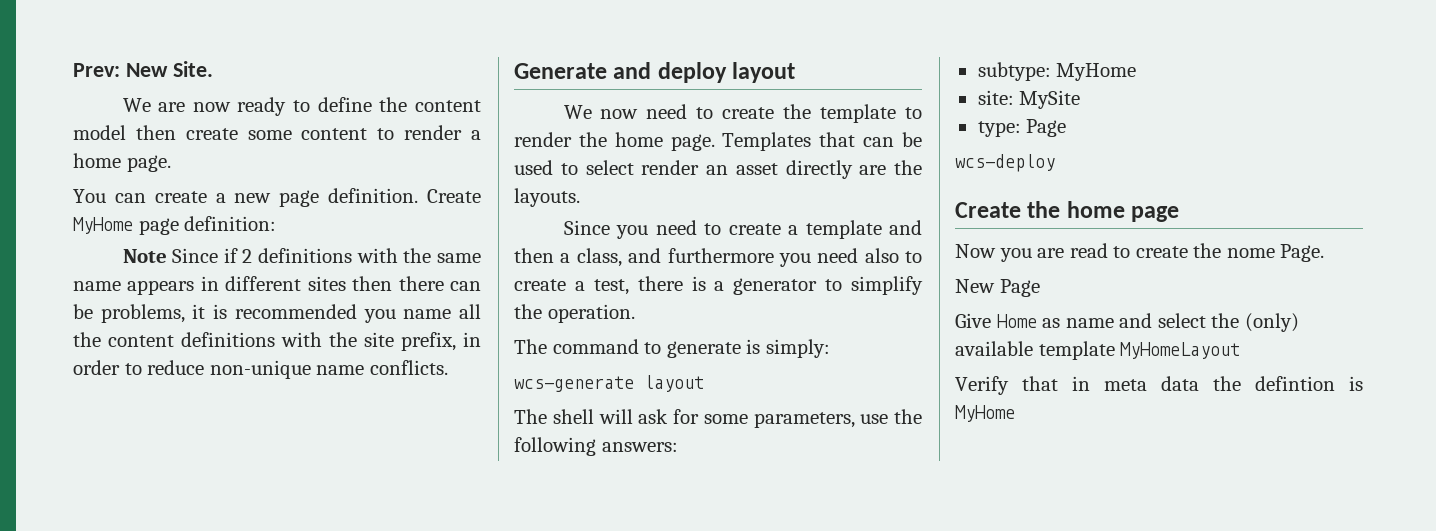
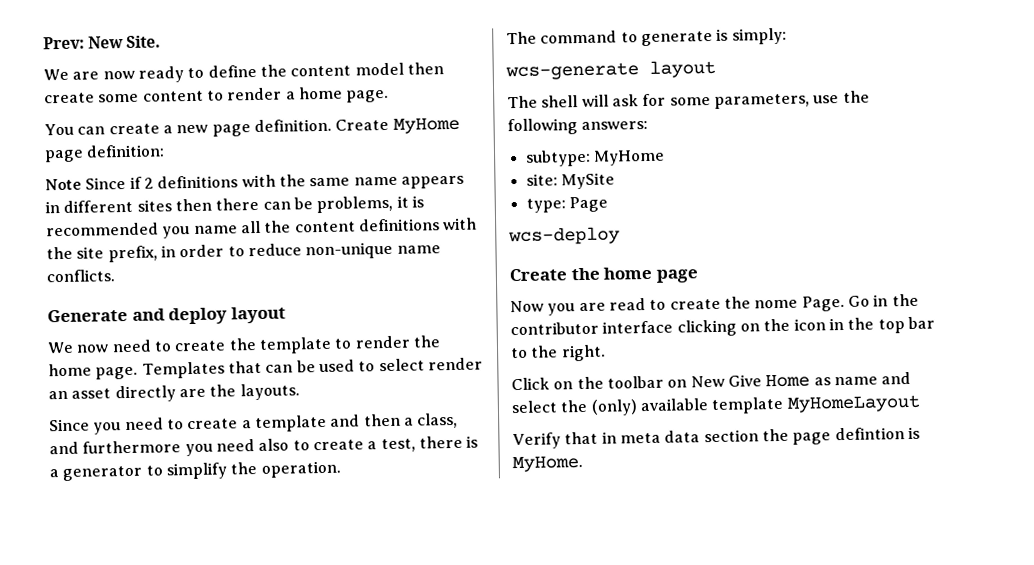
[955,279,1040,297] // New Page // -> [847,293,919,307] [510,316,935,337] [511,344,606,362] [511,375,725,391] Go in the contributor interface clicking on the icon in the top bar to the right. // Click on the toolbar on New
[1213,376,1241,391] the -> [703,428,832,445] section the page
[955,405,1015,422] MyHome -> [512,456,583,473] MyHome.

* * *

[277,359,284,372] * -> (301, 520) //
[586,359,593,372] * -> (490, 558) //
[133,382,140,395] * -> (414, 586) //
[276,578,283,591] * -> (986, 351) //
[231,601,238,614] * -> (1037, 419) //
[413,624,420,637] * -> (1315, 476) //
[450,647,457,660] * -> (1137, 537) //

Your objective:
From the records above, print exactly the lines that run from the line with "[1213,376,1241,391] the ->" to the line with "[955,405,1015,422] MyHome ->", inclusive.

Expected answer:
[1213,376,1241,391] the -> [703,428,832,445] section the page
[955,405,1015,422] MyHome -> [512,456,583,473] MyHome.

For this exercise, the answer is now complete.